# Exercise objective
Your task is to repeat exactly the lines below between the line holding "Tb927.7.4760 | Conserved" and the line holding "Tb927.7.5840 | Conserved", inclusive, and only those.

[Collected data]
- - -
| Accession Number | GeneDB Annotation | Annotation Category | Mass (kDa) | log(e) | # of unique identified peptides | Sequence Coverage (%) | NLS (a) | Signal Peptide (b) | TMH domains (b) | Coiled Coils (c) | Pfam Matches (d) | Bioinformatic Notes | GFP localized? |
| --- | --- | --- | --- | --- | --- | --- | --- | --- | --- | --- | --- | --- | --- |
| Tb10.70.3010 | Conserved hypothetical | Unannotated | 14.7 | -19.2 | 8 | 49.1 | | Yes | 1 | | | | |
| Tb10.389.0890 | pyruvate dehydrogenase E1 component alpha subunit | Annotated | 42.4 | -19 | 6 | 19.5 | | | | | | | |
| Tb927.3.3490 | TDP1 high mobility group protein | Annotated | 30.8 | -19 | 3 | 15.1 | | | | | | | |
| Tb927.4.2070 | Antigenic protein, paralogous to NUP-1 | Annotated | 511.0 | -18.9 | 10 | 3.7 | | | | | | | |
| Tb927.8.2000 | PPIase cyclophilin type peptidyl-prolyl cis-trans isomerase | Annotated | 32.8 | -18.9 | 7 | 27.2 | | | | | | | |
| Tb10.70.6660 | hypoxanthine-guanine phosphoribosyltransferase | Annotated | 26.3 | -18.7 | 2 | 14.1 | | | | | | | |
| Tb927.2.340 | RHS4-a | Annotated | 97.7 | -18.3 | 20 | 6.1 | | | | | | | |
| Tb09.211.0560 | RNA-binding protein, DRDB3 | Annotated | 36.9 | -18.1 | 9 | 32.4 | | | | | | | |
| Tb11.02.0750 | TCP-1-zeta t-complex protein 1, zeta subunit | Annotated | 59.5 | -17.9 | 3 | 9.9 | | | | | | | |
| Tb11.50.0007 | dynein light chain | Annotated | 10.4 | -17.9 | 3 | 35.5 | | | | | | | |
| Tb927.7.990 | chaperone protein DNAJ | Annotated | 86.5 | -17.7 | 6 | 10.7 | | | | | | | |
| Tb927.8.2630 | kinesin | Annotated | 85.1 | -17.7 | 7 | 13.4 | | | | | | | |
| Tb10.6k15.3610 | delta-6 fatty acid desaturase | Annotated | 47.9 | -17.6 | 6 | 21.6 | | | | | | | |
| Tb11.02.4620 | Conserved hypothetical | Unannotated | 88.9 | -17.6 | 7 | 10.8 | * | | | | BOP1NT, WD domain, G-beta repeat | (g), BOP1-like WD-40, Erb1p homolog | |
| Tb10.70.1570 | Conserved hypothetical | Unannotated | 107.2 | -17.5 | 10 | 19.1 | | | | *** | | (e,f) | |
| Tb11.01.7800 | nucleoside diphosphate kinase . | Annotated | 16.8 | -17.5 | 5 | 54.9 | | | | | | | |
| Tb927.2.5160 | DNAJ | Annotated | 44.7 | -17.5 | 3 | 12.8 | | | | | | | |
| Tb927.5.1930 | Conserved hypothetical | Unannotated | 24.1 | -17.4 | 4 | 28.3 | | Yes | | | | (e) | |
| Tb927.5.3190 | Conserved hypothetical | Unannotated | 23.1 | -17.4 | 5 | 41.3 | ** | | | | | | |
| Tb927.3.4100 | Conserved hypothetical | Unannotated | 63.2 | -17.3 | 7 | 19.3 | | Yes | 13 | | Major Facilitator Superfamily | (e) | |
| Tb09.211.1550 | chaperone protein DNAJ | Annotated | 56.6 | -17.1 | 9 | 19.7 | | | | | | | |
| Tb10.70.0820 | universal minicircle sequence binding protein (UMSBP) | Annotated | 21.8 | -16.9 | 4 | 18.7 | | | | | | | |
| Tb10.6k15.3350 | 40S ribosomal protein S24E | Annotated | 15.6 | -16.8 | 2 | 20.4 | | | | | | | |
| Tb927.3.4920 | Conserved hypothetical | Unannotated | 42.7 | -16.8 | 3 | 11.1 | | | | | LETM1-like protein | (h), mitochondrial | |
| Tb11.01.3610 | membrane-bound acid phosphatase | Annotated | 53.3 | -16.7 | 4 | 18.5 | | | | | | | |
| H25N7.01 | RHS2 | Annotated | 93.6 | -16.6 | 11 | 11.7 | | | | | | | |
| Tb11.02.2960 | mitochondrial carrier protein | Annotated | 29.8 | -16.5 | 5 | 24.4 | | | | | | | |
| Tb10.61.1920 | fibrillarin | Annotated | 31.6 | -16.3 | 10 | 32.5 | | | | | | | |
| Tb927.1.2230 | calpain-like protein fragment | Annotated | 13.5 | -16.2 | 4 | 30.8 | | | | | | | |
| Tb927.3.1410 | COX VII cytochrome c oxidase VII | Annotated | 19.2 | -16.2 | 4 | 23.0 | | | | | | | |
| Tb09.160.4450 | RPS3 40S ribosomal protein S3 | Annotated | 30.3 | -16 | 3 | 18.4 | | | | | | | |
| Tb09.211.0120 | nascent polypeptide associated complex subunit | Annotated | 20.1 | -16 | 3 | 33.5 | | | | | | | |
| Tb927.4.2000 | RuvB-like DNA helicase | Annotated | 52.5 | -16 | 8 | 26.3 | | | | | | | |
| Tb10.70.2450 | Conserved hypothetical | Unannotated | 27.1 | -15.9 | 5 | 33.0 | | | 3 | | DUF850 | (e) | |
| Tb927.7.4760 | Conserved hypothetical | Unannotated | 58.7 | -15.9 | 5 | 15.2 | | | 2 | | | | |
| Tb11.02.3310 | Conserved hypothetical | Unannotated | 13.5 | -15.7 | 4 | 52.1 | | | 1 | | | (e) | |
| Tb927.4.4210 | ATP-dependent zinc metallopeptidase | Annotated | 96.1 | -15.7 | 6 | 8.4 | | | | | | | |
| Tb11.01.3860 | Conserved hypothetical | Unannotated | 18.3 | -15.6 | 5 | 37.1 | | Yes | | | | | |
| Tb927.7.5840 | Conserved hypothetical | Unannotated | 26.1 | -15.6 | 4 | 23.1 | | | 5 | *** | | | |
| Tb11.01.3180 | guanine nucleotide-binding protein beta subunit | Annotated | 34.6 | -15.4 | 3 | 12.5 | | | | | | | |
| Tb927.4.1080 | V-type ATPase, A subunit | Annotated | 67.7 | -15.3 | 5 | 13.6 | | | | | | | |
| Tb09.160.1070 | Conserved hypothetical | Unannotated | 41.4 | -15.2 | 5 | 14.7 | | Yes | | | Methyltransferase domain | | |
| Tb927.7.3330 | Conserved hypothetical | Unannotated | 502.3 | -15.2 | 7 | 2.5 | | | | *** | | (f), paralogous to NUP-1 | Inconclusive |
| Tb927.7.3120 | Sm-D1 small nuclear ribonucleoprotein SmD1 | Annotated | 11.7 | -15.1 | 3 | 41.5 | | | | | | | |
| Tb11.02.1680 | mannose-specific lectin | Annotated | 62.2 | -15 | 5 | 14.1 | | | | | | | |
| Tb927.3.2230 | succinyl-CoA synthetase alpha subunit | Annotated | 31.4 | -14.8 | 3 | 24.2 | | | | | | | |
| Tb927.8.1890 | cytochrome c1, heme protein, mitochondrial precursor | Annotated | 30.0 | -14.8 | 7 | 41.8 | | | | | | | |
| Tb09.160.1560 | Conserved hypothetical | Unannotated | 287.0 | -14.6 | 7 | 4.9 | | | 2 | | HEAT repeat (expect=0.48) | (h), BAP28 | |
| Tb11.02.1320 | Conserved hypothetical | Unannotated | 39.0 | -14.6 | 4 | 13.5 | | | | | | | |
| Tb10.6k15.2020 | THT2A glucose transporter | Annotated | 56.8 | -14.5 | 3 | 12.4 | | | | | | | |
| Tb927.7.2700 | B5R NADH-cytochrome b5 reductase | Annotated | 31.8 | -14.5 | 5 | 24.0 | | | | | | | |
- - -
# Task output
| Tb927.7.4760 | Conserved hypothetical | Unannotated | 58.7 | -15.9 | 5 | 15.2 | | | 2 | | | | |
| Tb11.02.3310 | Conserved hypothetical | Unannotated | 13.5 | -15.7 | 4 | 52.1 | | | 1 | | | (e) | |
| Tb927.4.4210 | ATP-dependent zinc metallopeptidase | Annotated | 96.1 | -15.7 | 6 | 8.4 | | | | | | | |
| Tb11.01.3860 | Conserved hypothetical | Unannotated | 18.3 | -15.6 | 5 | 37.1 | | Yes | | | | | |
| Tb927.7.5840 | Conserved hypothetical | Unannotated | 26.1 | -15.6 | 4 | 23.1 | | | 5 | *** | | | |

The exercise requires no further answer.